Saadet Partili Mahmut Arıkan, parti genel merkezinde basın toplantısı düzenledi.
Arıkan, Anayasa’nın 4’üncü unsuru ile ilgili tartışmalara ait, “Yeni Anayasayı kaç yıldır tartışıyoruz, hatırlayanınız var mı? Kaç yıldır bir darbe anayasasının Türkiye’ye yakışmadığını söylüyoruz? Üstelik kimse bu mevzuda aykırı bir görüş söz etmiyor. Pekala, yeni anayasa sihirli bir değnek mi?
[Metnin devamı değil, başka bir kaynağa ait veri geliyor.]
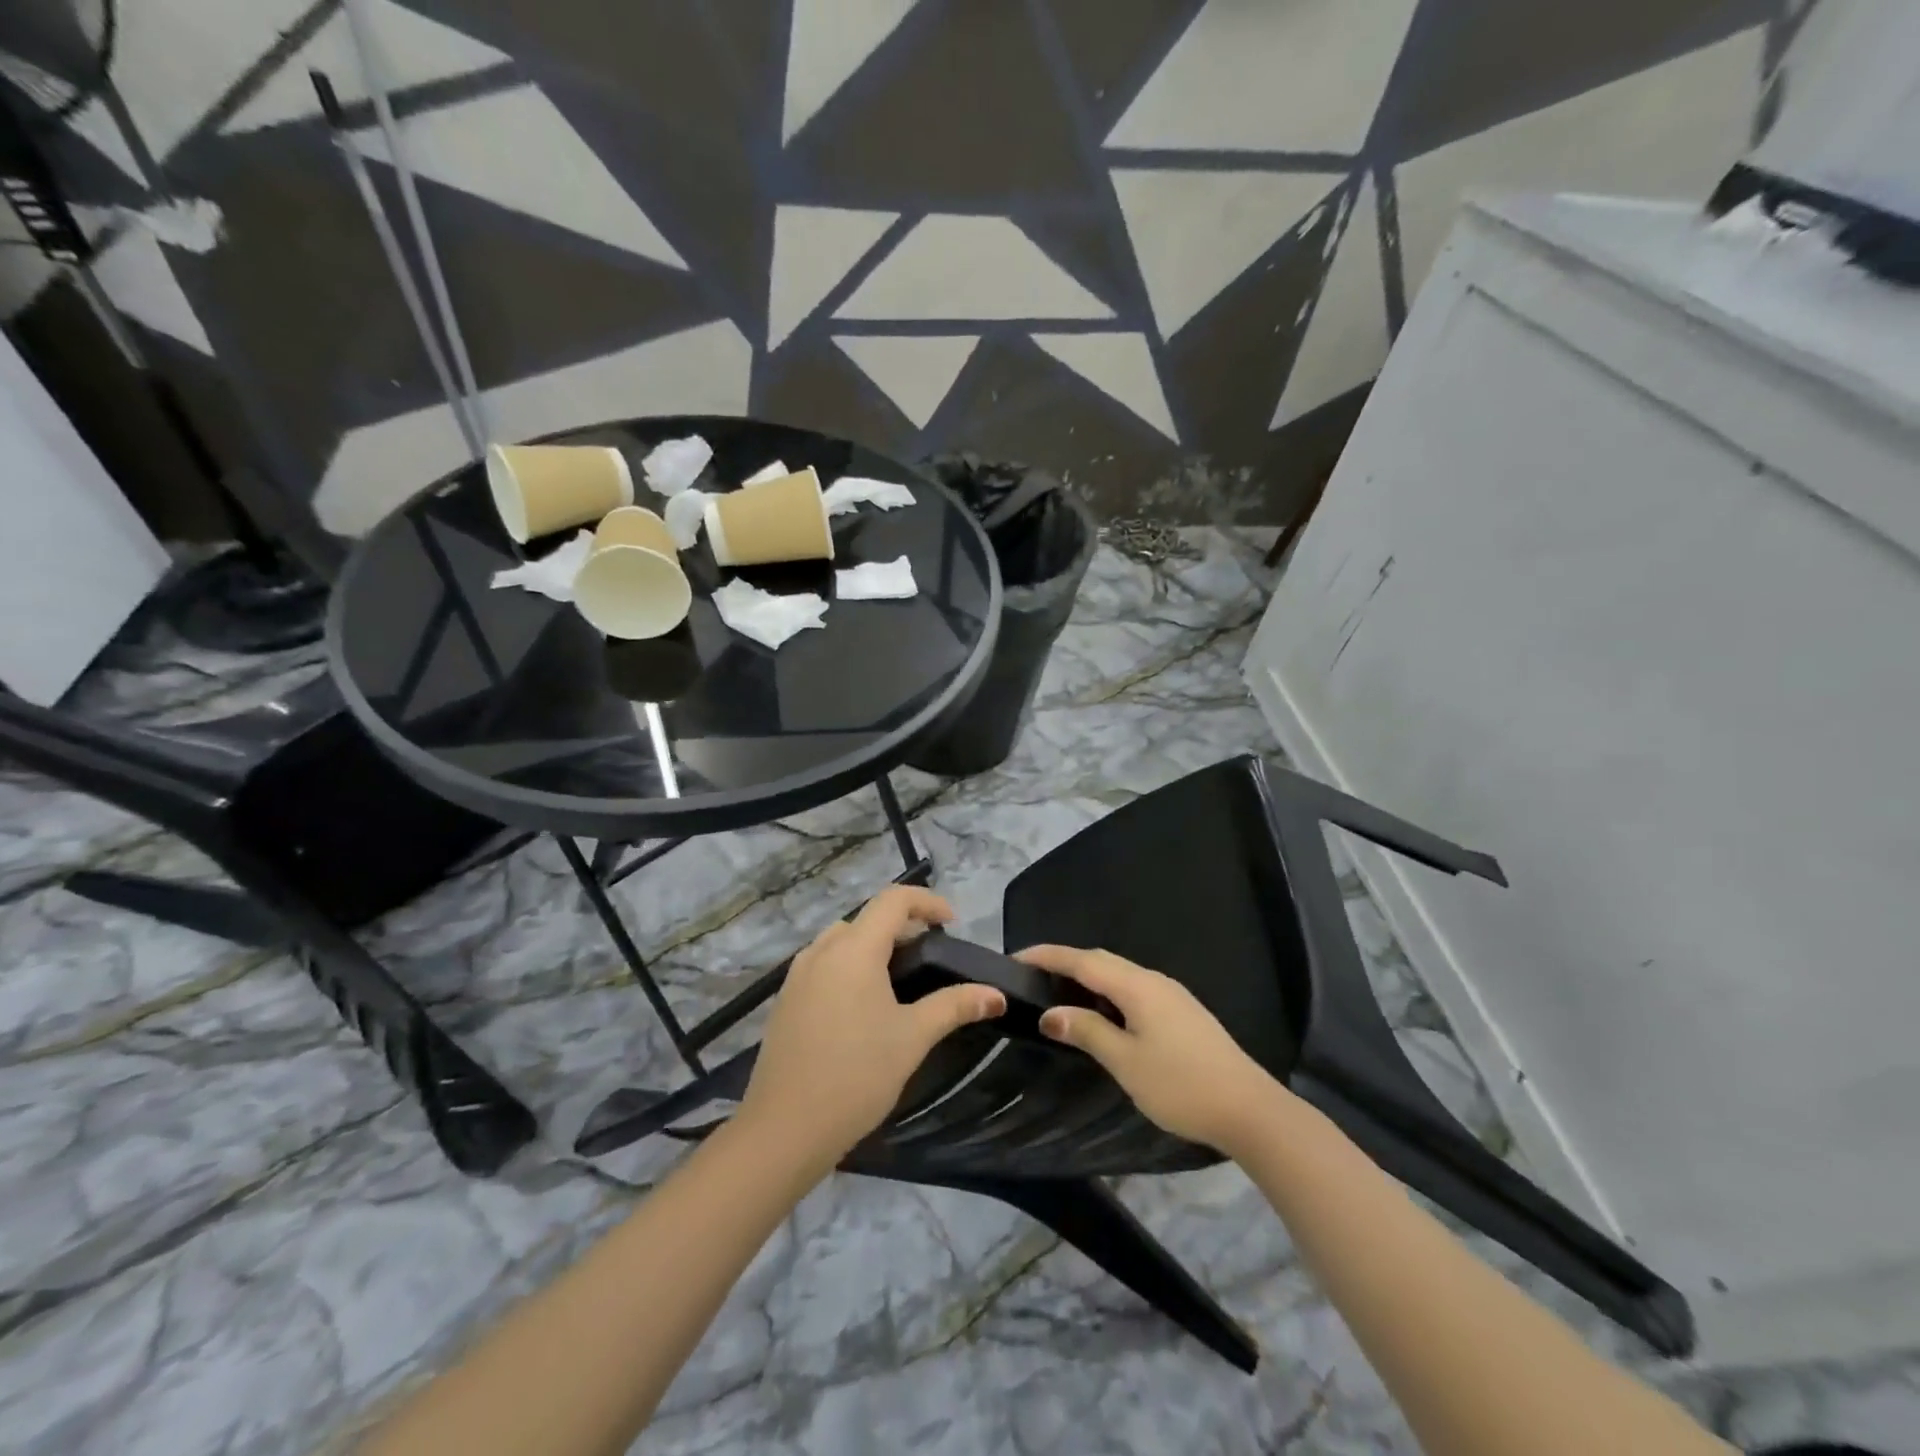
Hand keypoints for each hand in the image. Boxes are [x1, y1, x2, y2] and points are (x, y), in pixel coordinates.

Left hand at [738, 887, 1005, 1167]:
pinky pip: (824, 965)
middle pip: (867, 918)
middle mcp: (821, 951)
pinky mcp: (785, 1000)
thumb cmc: (856, 1075)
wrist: (784, 1129)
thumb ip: (954, 1007)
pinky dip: (850, 966)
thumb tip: (996, 995)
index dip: (927, 902)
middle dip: (902, 927)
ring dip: (874, 946)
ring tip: (901, 980)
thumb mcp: (912, 1038)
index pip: (893, 899)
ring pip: (842, 941)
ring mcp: (797, 975)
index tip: (953, 924)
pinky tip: (863, 1007)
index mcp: (854, 949)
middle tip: (931, 957)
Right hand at [1016, 944, 1286, 1155]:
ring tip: (1058, 994)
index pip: (1082, 960)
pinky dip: (1107, 991)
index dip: (1048, 956)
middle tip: (1031, 977)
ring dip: (1087, 977)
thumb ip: (1087, 1031)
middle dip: (1065, 963)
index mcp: (1137, 986)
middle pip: (1101, 960)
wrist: (1250, 1109)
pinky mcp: (1182, 1012)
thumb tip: (1050, 1014)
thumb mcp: (1125, 1062)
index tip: (1015, 958)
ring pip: (1119, 974)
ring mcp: (1171, 994)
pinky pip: (1133, 988)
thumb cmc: (1181, 1085)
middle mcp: (1153, 980)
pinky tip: (1100, 1013)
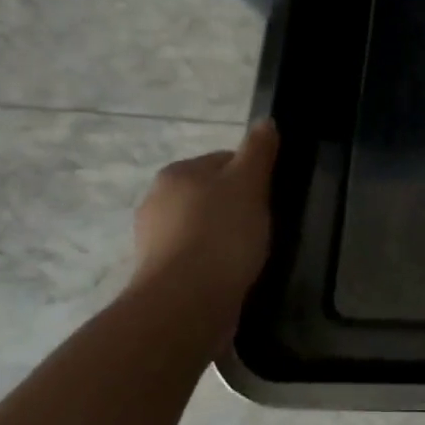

Mesela, yeni anayasa yahut bugün yaptığımız tartışmalar; ülkemizin İsrail ile yaptığı ticareti engelleyebilecek mi, bozulan ekonomiyi düzeltebilecek mi, minimum ücretliye ve emeklilere nefes aldırabilecek mi, ödenemeyen kiraları ödeyebilecek mi, mesken ve otomobil fiyatlarını düşürecek mi? Yozlaşmayı, çocuk cinayetlerini, istismarı toplumsal çürümeyi önleyebilecek mi, yüksek faizi indirecek mi, ülkenin dayanılmaz hale gelen borçlarını ödeyebilecek mi? Yeni anayasaya karşı değiliz. Ancak o denli bir anayasa yapalım ki, bir 40 yıl daha bunu tartışmakla uğraşmayalım. Kimseyi dışarıda bırakmayan, aidiyet hissini güçlendiren ve herkesin kendisini bir kesimi hissettiği anayasaya Saadet Partisi’nin kapıları her vakit açıktır” dedi.
‘GÜNLÜK RUTİNİMİZ HALİNE GELDİ’
Türkiye’nin her gün şiddet olaylarıyla karşılaştığını belirten Arıkan, “Şiddet olayları, her gün dizi izler üzere neredeyse günlük rutinimiz haline geldi. Mafya ve çeteleşme o denli bir noktaya geldi ki, Sayın İçişleri Bakanı kafasını kaldırıp, bu noktalara, bu hususlara odaklanamıyor. İktidar o nedenle de çocuklarımıza yönelik vahşet olayları konusunda bataklığı kurutmaya dönük tedbirler almak yerine, sineklerin peşine düşüyor. Şiddetle topyekun gayret mantığıyla hareket edilmeden bu mevzuda muvaffakiyet sağlanamaz. Toplumla iç içe olan kamu vazifelileri; tespit, bildirim ve önlemeye dönük olarak daha etkin hale getirilmelidir. Ne demek istiyorum? Mahalle ve köy muhtarları, mahalle polislerimiz, kırsalda jandarmamız hatta imamlarımız daha aktif olmalılar. İçişleri Bakanlığı, yeni yol haritası belirlerken; tespit, bildirim ve tedbire sistemlerine daha fazla yük vermelidir. Doğal RTÜK de bu gayrette iktidarın yanında olmalıdır. Diziler ve gündüz nesli programları şiddeti teşvik ettiği sürece, şiddet önlenemez” diye konuştu.